If a friend described to you what your friend describes to you, would you tell him he has nothing to say?
Fear, dressed as indifference
What I have come to believe, through my own experience and through the theoretical frameworks I have been immersed in during my training, is that "I have nothing to say" is almost never actually about content. It is not a genuine assessment of the material available for exploration. It is fear, wearing the costume of indifference or practicality, because fear is a far less comfortable thing to admit to than simply not having enough to discuss.
And what exactly is the fear? It takes many forms. There is the fear of what one might discover once the conversation begins in earnest, the fear that the professional across from you will confirm something you have half-suspected about yourself for a long time. There is the fear of becoming vulnerable in front of a stranger, of being seen in a way that the carefully constructed social self ordinarily prevents. There is, perhaps most fundamentally, the fear of relinquishing control of the narrative, of allowing the story you have been telling yourself about your own life to be questioned, rearranged, or quietly dismantled.

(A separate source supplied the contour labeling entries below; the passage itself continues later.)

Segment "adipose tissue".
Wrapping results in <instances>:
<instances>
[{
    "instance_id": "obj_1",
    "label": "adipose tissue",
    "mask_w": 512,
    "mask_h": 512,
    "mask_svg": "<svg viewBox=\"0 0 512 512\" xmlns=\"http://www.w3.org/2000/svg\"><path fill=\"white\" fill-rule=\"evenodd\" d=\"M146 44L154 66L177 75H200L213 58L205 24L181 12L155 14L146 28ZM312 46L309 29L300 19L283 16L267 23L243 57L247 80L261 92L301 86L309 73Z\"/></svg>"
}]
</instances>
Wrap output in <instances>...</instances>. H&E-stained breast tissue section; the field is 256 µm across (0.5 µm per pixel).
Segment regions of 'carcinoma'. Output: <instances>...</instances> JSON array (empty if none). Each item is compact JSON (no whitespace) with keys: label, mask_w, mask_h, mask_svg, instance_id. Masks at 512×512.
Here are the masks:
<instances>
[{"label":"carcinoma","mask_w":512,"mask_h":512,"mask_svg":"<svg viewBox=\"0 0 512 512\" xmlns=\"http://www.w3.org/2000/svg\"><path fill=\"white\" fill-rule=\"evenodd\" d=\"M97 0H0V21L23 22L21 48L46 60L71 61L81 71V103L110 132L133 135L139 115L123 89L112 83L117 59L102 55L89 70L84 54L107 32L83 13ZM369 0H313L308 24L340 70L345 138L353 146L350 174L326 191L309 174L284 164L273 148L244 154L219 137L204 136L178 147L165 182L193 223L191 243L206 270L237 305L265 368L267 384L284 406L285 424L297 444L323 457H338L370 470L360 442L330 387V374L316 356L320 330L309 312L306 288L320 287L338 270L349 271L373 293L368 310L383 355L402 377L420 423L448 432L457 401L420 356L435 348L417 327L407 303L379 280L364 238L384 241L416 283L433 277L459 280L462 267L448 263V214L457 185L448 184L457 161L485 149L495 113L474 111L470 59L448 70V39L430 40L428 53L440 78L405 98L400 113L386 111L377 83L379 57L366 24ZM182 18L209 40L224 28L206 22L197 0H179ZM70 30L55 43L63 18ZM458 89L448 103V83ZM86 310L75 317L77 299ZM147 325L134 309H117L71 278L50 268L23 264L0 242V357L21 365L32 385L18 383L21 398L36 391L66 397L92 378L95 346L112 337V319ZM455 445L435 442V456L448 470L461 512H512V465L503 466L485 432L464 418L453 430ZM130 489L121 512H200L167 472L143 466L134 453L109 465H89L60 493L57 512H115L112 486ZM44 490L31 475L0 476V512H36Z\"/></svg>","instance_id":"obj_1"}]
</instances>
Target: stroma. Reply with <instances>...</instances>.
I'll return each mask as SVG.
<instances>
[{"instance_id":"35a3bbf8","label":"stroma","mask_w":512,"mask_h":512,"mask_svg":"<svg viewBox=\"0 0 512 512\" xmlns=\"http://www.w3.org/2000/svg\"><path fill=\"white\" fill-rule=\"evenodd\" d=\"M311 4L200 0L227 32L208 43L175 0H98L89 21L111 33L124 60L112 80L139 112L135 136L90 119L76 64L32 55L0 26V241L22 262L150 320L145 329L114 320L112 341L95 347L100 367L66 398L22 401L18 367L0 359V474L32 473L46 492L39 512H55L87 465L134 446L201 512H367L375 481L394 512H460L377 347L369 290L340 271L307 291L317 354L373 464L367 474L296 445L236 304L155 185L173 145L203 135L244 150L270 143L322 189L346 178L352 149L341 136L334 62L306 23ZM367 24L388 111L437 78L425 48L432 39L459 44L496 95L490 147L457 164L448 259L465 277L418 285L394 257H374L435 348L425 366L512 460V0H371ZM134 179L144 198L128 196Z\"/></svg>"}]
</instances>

All of this is understandable. None of it makes the retreat any less costly.
On entrusting oneself to another
I have been reading Wolfgang Giegerich's essay What Are the Factors That Heal?, and one passage in particular has stayed with me in the days since my friend's call. Giegerich writes about the healing dimension of what he calls releasing oneself, which he understands as entrusting oneself to another person, to the therapist, to what he elsewhere describes as the soul's own self-movement. It is a deceptively simple formulation, and yet it points toward something that most of us find genuinely difficult to do.
How often, in the course of a life, do we truly entrust ourselves to another person? Not merely confide in them, not merely share selected portions of our inner experience while retaining editorial control, but actually release ourselves, suspend the habitual management of how we are perceived, and allow something to unfold that we did not plan in advance? For many people, the honest answer is: rarely, or never, or only under conditions of such extreme necessity that the entrusting itself feels like defeat rather than relief.
And yet Giegerich's point, as I understand it, is that this release is not incidental to healing but constitutive of it. It is not a preliminary condition that must be satisfied before the real work begins; it is part of the work itself. To allow oneself to be held by a process larger than one's own management of it is already a form of transformation, already a departure from the isolated self-sufficiency that so often underlies psychological suffering in the first place.
What you would actually say
So what would you say to a psychotherapist? You would say exactly what you said to me on the phone. You would say what has been following you around for years. You would say the thing you keep returning to, the one that surfaces in quiet moments and in moments of conflict and in the middle of the night. You would say the thing you have been explaining away, contextualizing, attributing to external circumstances, telling yourself will resolve on its own once life becomes a little less demanding.
The question is not whether you have enough to say. The question is whether you are willing to say it to someone whose function is to actually listen, without the competing needs and loyalties that inevitably shape even the most well-intentioned conversation between friends.
The sentence "I have nothing to say" protects something. It is worth asking what.